- _Problem requirements_
In the rows below, how many lines contain the string "regenerator"? Case counts, and the reply should be the number alone.

- _Data listing_
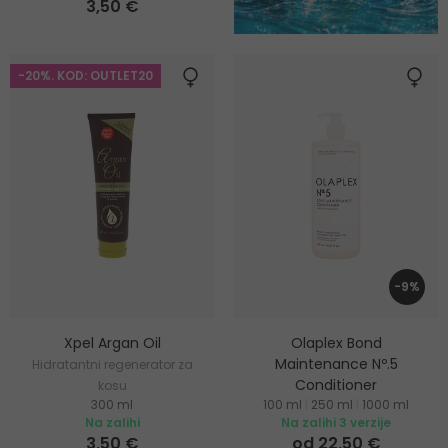
3,50 €
-20%. KOD: OUTLET20
-9%
Xpel Argan Oil
Olaplex Bond
Maintenance Nº.5
Hidratantni regenerator za
Conditioner
kosu
300 ml
100 ml
|
250 ml
|
1000 ml
Obnavljajući regenerator za
Na zalihi
Na zalihi 3 verzije
sve tipove kose
3,50 €
od 22,50 €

- _Output_
2